PASSAGE SHOWN
Not if you want speed. All of those objects and working out the history takes time. The API is not speedy when it comes to key:value lookup. At that point you're better off with a local object mapping cache. But then now you've created a half arsed file system
Multipart upload allows you to upload a single object as a set of parts. Each part is a contiguous portion of the object's data. You can upload these object parts independently and in any order. If transmission of any part fails, you can retransmit that part without affecting other parts. After all parts of your object are uploaded, Amazon S3 assembles these parts and creates the object. In general, when your object size reaches 100 MB, you should consider using multipart uploads instead of uploading the object in a single operation.
Multipart uploads are not the same as append; an object being multipart-uploaded doesn't exist in the bucket namespace until the upload is finalized, and once that is done it cannot be modified without overwriting.
I mean kinda, but you're still doing a copy on write, its just (from my understanding so I could easily be wrong) you are telling S3 copy the parts of file you don't upload.

LISTED ENTRIES
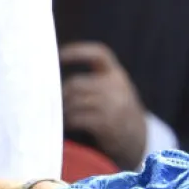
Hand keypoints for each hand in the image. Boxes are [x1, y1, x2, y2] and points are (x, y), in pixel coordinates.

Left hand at [61, 42, 147, 169]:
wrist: (137, 137)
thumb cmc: (116, 109)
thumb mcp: (114, 88)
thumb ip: (93, 81)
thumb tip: (53, 78)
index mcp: (116, 74)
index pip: (98, 53)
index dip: (78, 51)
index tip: (59, 54)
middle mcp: (116, 86)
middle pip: (76, 83)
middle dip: (61, 92)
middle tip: (51, 99)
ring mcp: (113, 105)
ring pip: (74, 102)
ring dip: (63, 109)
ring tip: (58, 113)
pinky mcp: (107, 124)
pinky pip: (77, 118)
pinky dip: (68, 121)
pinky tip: (67, 123)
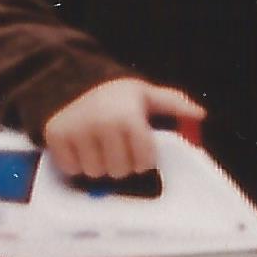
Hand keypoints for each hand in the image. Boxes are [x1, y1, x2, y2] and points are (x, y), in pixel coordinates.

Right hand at [42, 74, 206, 182]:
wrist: (74, 83)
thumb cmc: (118, 96)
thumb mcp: (148, 95)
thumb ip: (175, 104)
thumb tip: (200, 114)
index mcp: (128, 116)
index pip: (143, 161)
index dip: (144, 160)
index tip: (141, 151)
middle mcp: (101, 123)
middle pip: (119, 171)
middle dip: (123, 164)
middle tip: (119, 149)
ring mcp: (75, 131)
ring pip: (95, 173)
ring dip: (100, 166)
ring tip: (100, 148)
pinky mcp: (55, 137)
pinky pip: (71, 169)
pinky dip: (77, 164)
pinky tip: (83, 148)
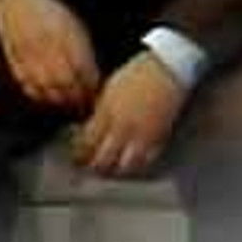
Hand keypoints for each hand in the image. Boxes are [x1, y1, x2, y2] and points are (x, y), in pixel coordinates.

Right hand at [0, 0, 99, 112]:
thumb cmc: (51, 14)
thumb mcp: (73, 26)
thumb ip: (83, 52)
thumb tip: (93, 80)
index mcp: (64, 33)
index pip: (82, 69)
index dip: (90, 86)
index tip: (95, 94)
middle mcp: (46, 43)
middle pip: (64, 81)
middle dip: (76, 97)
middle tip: (83, 104)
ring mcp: (28, 51)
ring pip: (45, 86)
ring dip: (58, 100)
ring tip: (66, 103)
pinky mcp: (14, 57)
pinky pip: (26, 83)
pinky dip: (38, 94)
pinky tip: (46, 96)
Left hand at [71, 51, 187, 177]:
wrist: (166, 70)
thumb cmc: (136, 74)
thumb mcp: (109, 89)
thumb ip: (99, 111)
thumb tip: (87, 128)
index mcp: (108, 112)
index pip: (88, 142)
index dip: (79, 153)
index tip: (75, 156)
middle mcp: (124, 127)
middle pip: (104, 159)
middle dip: (93, 166)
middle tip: (88, 168)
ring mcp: (143, 136)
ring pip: (125, 167)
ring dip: (114, 171)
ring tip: (108, 170)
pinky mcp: (159, 139)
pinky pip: (145, 162)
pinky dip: (135, 167)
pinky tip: (130, 166)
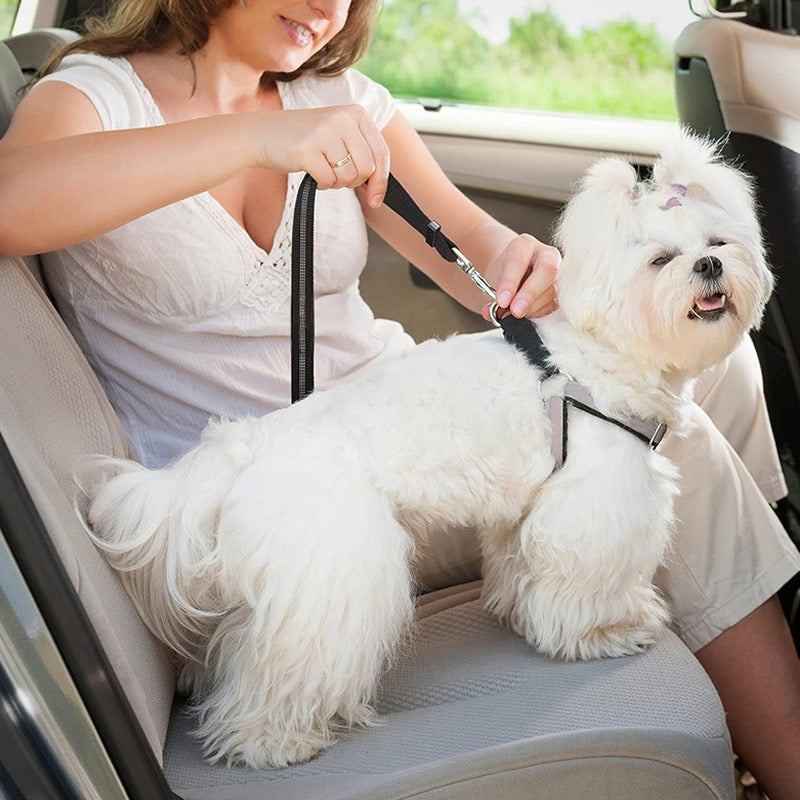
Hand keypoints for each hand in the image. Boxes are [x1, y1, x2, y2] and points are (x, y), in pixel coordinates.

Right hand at [256, 105, 389, 208]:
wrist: (263, 133)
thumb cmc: (305, 140)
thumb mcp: (339, 136)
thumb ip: (362, 155)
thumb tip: (379, 191)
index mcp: (356, 113)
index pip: (381, 153)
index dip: (381, 182)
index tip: (376, 201)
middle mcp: (343, 119)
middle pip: (367, 168)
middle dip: (354, 182)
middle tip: (338, 177)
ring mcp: (324, 132)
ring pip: (348, 176)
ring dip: (336, 183)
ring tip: (323, 171)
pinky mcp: (307, 149)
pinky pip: (328, 180)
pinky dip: (322, 184)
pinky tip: (312, 173)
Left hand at [482, 234, 560, 320]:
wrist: (510, 276)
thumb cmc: (502, 274)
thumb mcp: (492, 280)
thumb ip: (494, 296)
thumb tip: (498, 315)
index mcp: (524, 245)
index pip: (519, 260)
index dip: (510, 282)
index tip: (501, 301)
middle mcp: (546, 254)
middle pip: (546, 270)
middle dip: (529, 293)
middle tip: (515, 311)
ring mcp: (557, 273)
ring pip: (550, 292)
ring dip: (531, 308)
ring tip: (513, 313)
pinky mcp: (561, 291)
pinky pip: (553, 306)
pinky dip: (537, 314)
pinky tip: (526, 313)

DIRECTIONS
a - Repeat the part of the S3 multipart upload thread between "Not if you want" and "a single operation.", inclusive.
b - Write the next part of the S3 multipart upload thread, picking up after its final sentence.
The entries have no connection to the S3 multipart upload thread.

RESPONSES FOR EACH TASK
a -
Not if you want speed. All of those objects and working out the history takes time. The API is not speedy when it comes to key:value lookup. At that point you're better off with a local object mapping cache. But then now you've created a half arsed file system
Multipart upload allows you to upload a single object as a set of parts. Each part is a contiguous portion of the object's data. You can upload these object parts independently and in any order. If transmission of any part fails, you can retransmit that part without affecting other parts. After all parts of your object are uploaded, Amazon S3 assembles these parts and creates the object. In general, when your object size reaches 100 MB, you should consider using multipart uploads instead of uploading the object in a single operation.

b -
If you are spooling through a file and changing a few chars at a time, you'll be generating a boat load of writes (and or reading from the wrong file too. )
This is a really smart comment, and I generally agree with your conclusions (disc: I was early at AWS).
Adding to the thread: EBS was kind of created to make up for EC2's ephemeral storage issue, but in 2024 I'm pretty sure AWS would design S3 + EBS + EC2 in a very different way.
yes. i don't really understand why they don't call it an ETag
maybe because you're more likely to have the same generation for different paths, because it's not a hash? an ETag also isn't guaranteed to be a hash, though, so idk
Partial updates could be useful for certain kinds of (mostly binary) files, but block storage is going to handle that much better in general than object storage. The concurrency and consistency guarantees are quite different between object and block storage. Making partial updates atomic would be quite difficult in general in S3, though simple preconditions like compare-and-swap (which is sorely needed anyway) might be sufficient to make it possible for certain use cases.
The paradigm can be flipped now for these distributed storage systems.
The blocks of a filesystem can now be objects, replicated or erasure-coded - like Ceph running filesystems on top of its low-level object storage protocol, which is done on raw disks, not a filesystem.
This can't be done for something like Minio just running on your filesystem, but if you're building the storage system from the ground up it can.
We will see more and more of these products appearing.
Vast Data is another interesting one. Global deduplication and compression for your data, with an S3, block, or NFS interface.
Storing differential backups for thousands or millions of VMs?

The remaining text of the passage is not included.